→ **Exercise instructions**: In the thread about Hawkular Metrics below, the reply suggests possibly adding a particular version of the master URL to the Hawkular Metrics RC. Explain when and why that step is suggested.

***** Exercise text *****

Description of problem: During a new deploy of an environment behind a proxy, a /query to the hawkular endpoint returns the error 'Status Code:500 Kubernetes client request failure'. During the deploy, we ran into the bug 1466783 and performed the workaround to get the pods to scale. Also, when using the default value for MASTER_PUBLIC_URL: https://kubernetes.default.svc.cluster.local Hawkular metrics pod fails with error: # oc logs hawkular-metrics-3ch7c 2017-07-03 15:55:25 Starting Hawkular Metrics Error: the service account for Hawkular Metrics does not have permission to view resources in this namespace. View permissions are required for Hawkular Metrics to function properly. Usually this can be resolved by running: oc adm policy add-role-to-user view system:serviceaccount:openshift-infra:hawkular -n openshift-infra Although the service account has the mentioned role: RoleBinding[hawkular-view]: Role: view Users: <none> Groups: <none> ServiceAccounts: hawkular Subjects: <none> However, setting MASTER_PUBLIC_URL: https://kubernetes.default.svc Allows the hawkular-metrics pod to start successfully but in the Openshift console it is not possible to see the metrics, the following error is shown for /query requests Request URL:https://hawkular-metrics.<TLDN>/hawkular/metrics/metrics/stats/query Request Method:POST Status Code:500 Kubernetes client request failure Remote Address:10.XX.48.61:443 Version-Release number of selected component (if applicable): 3.5.5 How reproducible: Have not reproduced this yet. Steps to Reproduce: 1. 2. 3. Actual results: Metrics endpoint returns '500 Kubernetes client request failure' Expected results: Query to the metrics endpoint returns metrics data. Additional info:
Can you please edit your Hawkular Metrics RC and see that that the 'KUBERNETES_MASTER_URL' value is? There should be something in there that looks like this under the command section for the pod: -DKUBERNETES_MASTER_URL=https://kubernetes.default.svc.cluster.local If you do not see that in the RC, then you may need to add the version that seems to be working for you (eg kubernetes.default.svc) Can you also check how many certificates are listed in the ca.crt for the hawkular metrics pod? (eg oc exec -it $HAWKULAR_METRICS_POD_NAME cat /var/run/secrets/kubernetes.io/serviceaccount/ca.crt)

***** Dataset content *****

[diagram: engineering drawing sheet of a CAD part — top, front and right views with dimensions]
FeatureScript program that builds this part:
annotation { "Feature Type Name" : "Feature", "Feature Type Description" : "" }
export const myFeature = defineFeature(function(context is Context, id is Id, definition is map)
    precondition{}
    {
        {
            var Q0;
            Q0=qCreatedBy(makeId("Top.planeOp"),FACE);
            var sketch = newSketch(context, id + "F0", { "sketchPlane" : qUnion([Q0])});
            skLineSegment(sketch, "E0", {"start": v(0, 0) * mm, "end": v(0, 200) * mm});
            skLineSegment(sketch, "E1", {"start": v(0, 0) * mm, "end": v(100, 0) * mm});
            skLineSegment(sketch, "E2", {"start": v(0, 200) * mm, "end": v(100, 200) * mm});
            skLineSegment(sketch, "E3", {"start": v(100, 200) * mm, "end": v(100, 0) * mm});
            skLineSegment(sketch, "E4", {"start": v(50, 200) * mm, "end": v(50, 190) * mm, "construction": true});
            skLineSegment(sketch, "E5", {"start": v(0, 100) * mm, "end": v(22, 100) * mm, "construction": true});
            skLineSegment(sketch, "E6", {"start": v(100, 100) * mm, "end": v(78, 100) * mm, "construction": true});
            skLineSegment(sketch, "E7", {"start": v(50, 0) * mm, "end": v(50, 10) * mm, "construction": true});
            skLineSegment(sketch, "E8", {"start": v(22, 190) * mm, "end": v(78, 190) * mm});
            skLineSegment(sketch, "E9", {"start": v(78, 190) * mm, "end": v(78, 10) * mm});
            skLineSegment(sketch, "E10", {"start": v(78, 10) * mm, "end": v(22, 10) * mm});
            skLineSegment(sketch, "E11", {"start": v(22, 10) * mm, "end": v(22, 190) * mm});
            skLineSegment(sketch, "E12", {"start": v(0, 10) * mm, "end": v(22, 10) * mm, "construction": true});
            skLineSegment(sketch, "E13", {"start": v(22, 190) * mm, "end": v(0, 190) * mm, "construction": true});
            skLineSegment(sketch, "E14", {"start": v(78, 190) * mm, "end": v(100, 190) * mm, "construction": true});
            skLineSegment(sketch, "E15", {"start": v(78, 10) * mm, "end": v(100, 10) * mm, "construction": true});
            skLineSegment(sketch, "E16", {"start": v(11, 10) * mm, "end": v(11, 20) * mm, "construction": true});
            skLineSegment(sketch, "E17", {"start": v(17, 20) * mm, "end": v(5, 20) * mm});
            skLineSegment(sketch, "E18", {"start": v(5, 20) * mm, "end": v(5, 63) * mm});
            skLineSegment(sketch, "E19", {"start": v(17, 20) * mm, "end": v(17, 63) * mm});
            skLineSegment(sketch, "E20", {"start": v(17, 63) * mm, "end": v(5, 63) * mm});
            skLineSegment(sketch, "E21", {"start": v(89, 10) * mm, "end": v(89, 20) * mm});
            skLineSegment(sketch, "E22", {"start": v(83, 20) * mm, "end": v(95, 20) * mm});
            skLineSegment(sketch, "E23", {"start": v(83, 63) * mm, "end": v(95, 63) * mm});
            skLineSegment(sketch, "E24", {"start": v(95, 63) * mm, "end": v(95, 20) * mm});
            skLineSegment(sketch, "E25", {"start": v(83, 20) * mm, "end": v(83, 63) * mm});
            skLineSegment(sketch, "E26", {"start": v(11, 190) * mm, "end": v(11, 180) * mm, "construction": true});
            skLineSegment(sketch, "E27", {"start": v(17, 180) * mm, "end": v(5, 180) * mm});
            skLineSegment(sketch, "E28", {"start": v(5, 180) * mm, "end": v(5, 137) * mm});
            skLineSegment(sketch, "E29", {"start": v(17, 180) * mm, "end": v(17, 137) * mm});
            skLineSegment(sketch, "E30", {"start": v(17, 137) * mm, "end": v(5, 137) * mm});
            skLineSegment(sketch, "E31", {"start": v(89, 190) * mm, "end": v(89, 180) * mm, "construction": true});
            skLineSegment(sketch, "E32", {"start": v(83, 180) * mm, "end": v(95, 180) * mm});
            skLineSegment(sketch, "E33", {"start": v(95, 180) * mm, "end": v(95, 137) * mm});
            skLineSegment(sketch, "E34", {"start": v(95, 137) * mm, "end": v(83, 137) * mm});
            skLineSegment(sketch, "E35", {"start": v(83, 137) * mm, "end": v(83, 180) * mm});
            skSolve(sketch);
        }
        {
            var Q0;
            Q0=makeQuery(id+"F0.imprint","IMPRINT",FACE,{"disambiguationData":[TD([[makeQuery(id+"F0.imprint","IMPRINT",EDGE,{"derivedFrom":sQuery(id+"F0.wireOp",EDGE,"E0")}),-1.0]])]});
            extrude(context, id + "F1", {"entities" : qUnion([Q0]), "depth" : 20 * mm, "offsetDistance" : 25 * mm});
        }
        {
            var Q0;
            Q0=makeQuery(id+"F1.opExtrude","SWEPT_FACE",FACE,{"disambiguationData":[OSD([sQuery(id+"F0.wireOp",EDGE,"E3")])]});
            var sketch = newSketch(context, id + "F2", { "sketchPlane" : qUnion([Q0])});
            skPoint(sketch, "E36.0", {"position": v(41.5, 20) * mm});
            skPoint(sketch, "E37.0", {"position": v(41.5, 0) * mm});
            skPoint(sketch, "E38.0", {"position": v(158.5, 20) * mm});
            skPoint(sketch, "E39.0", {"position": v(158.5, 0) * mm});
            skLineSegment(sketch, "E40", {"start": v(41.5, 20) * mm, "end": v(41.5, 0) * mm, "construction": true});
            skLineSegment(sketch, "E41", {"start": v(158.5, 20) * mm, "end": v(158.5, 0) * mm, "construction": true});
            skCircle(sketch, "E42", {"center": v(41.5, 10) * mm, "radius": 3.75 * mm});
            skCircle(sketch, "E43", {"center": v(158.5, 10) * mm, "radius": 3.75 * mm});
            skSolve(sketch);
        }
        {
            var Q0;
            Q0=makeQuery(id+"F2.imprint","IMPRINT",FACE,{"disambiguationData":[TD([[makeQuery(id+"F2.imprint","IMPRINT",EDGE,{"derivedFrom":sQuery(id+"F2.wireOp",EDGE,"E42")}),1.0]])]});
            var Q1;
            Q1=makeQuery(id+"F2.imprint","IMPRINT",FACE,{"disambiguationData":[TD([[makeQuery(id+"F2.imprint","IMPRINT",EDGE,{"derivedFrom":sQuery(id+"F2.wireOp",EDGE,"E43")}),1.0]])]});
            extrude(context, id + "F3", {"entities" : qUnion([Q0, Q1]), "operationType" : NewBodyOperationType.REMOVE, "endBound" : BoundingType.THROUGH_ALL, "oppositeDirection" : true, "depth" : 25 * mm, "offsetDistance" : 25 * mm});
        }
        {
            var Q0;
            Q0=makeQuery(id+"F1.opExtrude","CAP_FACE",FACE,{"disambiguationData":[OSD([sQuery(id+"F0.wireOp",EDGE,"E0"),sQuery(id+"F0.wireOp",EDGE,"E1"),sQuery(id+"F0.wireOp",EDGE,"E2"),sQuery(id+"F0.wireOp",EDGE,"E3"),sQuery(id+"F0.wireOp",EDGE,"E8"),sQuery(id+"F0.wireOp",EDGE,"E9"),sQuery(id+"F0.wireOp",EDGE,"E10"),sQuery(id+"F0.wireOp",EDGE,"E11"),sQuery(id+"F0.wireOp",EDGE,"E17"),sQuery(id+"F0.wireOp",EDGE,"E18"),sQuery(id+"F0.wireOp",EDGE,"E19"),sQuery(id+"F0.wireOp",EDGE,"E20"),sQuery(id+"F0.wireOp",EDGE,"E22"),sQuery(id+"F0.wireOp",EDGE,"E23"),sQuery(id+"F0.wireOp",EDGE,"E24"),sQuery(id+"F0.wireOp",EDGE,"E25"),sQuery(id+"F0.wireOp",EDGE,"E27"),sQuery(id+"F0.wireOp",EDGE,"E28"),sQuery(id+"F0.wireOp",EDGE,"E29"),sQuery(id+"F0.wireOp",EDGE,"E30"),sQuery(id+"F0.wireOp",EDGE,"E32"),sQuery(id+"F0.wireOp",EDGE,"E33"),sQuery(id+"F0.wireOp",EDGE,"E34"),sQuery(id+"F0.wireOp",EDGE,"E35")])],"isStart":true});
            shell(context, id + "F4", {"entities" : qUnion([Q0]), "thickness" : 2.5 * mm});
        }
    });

*****

→ **The completed task**: The step is suggested if the RC's command section for the pod has no -DKUBERNETES_MASTER_URL entry like -DKUBERNETES_MASTER_URL=https://kubernetes.default.svc.cluster.local. In that case, the reply suggests adding the version that seems to be working for the reporter, such as kubernetes.default.svc. The reporter had found that setting MASTER_PUBLIC_URL to https://kubernetes.default.svc let the hawkular-metrics pod start successfully.